[Task description]: Filter the entries, keeping every line with the string "opensource".

[Entries supplied]:
◆ ◆ ◆ ◆ ◆ ◆ ◆
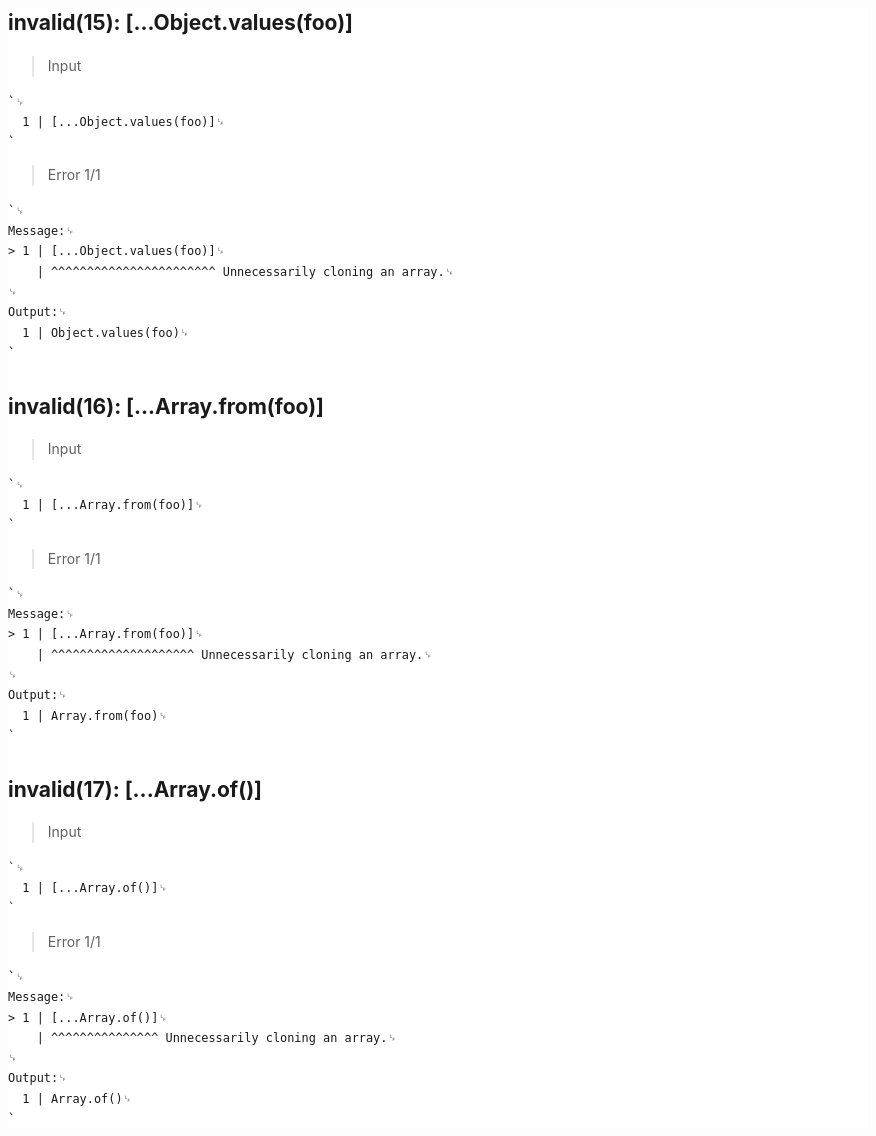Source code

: ## invalid(15): [...Object.values(foo)]

> Input

    `␊
      1 | [...Object.values(foo)]␊
    `

> Error 1/1

    `␊
    Message:␊
    > 1 | [...Object.values(foo)]␊
        | ^^^^^^^^^^^^^^^^^^^^^^^ Unnecessarily cloning an array.␊
    ␊
    Output:␊
      1 | Object.values(foo)␊
    `

## invalid(16): [...Array.from(foo)]

> Input

    `␊
      1 | [...Array.from(foo)]␊
    `

> Error 1/1

    `␊
    Message:␊
    > 1 | [...Array.from(foo)]␊
        | ^^^^^^^^^^^^^^^^^^^^ Unnecessarily cloning an array.␊
    ␊
    Output:␊
      1 | Array.from(foo)␊
    `

## invalid(17): [...Array.of()]

> Input

    `␊
      1 | [...Array.of()]␊
    `

> Error 1/1

    `␊
    Message:␊
    > 1 | [...Array.of()]␊
        | ^^^^^^^^^^^^^^^ Unnecessarily cloning an array.␊
    ␊
    Output:␊
      1 | Array.of()␊
    `
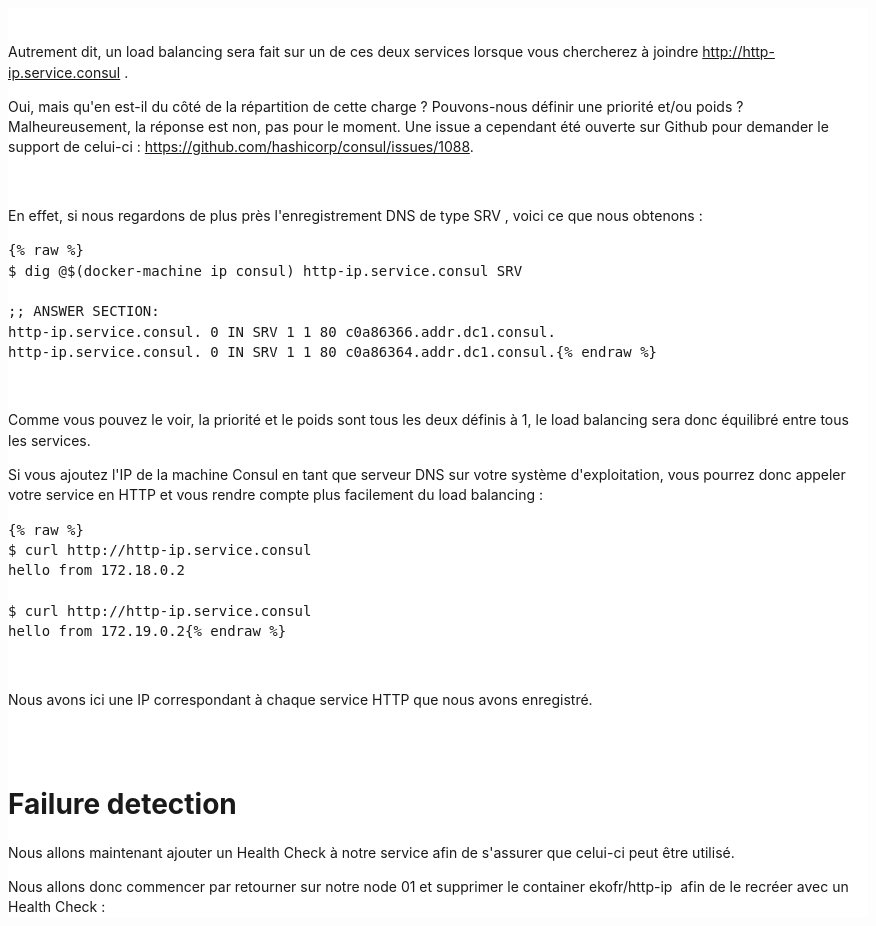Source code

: &nbsp;

Autrement dit, un load balancing sera fait sur un de ces deux services lorsque vous chercherez à joindre <span class="lang:default decode:true crayon-inline ">http://http-ip.service.consul</span> .

Oui, mais qu'en est-il du côté de la répartition de cette charge ? Pouvons-nous définir une priorité et/ou poids ?<br />
Malheureusement, la réponse est non, pas pour le moment. Une issue a cependant été ouverte sur Github pour demander le support de celui-ci : <a href="https://github.com/hashicorp/consul/issues/1088">https://github.com/hashicorp/consul/issues/1088</a>.

&nbsp;

En effet, si nous regardons de plus près l'enregistrement DNS de type <span class="lang:default decode:true crayon-inline ">SRV</span> , voici ce que nous obtenons :

<pre class="lang:sh decode:true ">
{% raw %}
$ dig @$(docker-machine ip consul) http-ip.service.consul SRV

;; ANSWER SECTION:
http-ip.service.consul. 0 IN SRV 1 1 80 c0a86366.addr.dc1.consul.
http-ip.service.consul. 0 IN SRV 1 1 80 c0a86364.addr.dc1.consul.{% endraw %}
</pre>

&nbsp;

Comme vous pouvez le voir, la priorité et le poids sont tous les deux définis à 1, le load balancing sera donc équilibré entre tous les services.

Si vous ajoutez l'IP de la machine Consul en tant que serveur DNS sur votre système d'exploitation, vous pourrez donc appeler votre service en HTTP et vous rendre compte plus facilement du load balancing :

<pre class="lang:sh decode:true ">
{% raw %}
$ curl http://http-ip.service.consul
hello from 172.18.0.2

$ curl http://http-ip.service.consul
hello from 172.19.0.2{% endraw %}
</pre>

&nbsp;

Nous avons ici une IP correspondant à chaque service HTTP que nous avons enregistré.

&nbsp;

# Failure detection
Nous allons maintenant ajouter un Health Check à notre service afin de s'assurer que celui-ci peut être utilisé.

Nous allons donc commencer par retourner sur notre node 01 et supprimer le container <span class="lang:default decode:true crayon-inline ">ekofr/http-ip</span>  afin de le recréer avec un Health Check :
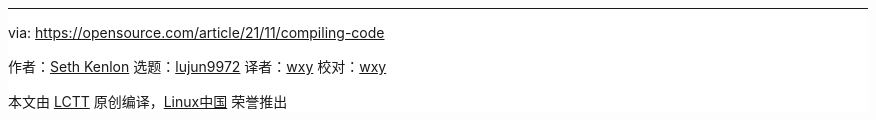 


---


via: <https://opensource.com/article/21/11/compiling-code>


作者：[Seth Kenlon](https://opensource.com/users/seth) 选题：[lujun9972](https://github.com/lujun9972) 译者：[wxy](https://github.com/wxy) 校对：[wxy](https://github.com/wxy)


本文由 [LCTT](https://github.com/LCTT/TranslateProject) 原创编译，[Linux中国](https://linux.cn/) 荣誉推出
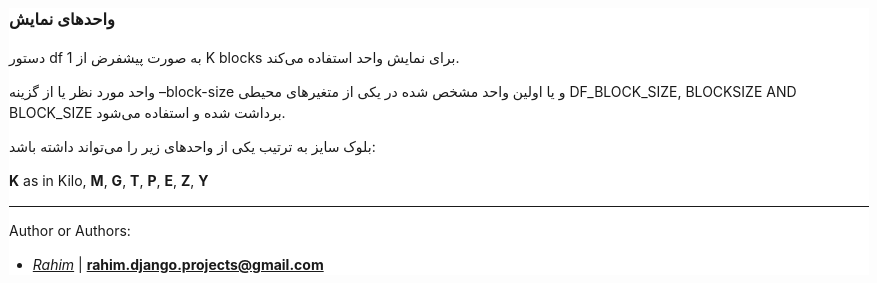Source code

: 
### واحدهای نمایش

دستور
df
به صورت پیشفرض از 
1 K blocks 
برای نمایش واحد استفاده می‌کند.

واحد مورد نظر یا از گزینه 
–block-size
و یا اولین واحد مشخص شده در یکی از متغیرهای محیطی
DF_BLOCK_SIZE, BLOCKSIZE AND BLOCK_SIZE
برداشت شده و استفاده می‌شود.

بلوک سایز به ترتیب یکی از واحدهای زیر را می‌تواند داشته باشد:

**K** as in Kilo, **M**, **G**, **T**, **P**, **E**, **Z**, **Y**

---

</div>

Author or Authors:

- *[Rahim](https://github.com/rahimz)* | **<rahim.django.projects@gmail.com>**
◆ ◆ ◆ ◆ ◆ ◆ ◆
[Answer below]:
via: <https://opensource.com/article/21/11/compiling-code>
作者：[Seth Kenlon](https://opensource.com/users/seth) 选题：[lujun9972](https://github.com/lujun9972) 译者：[wxy](https://github.com/wxy) 校对：[wxy](https://github.com/wxy)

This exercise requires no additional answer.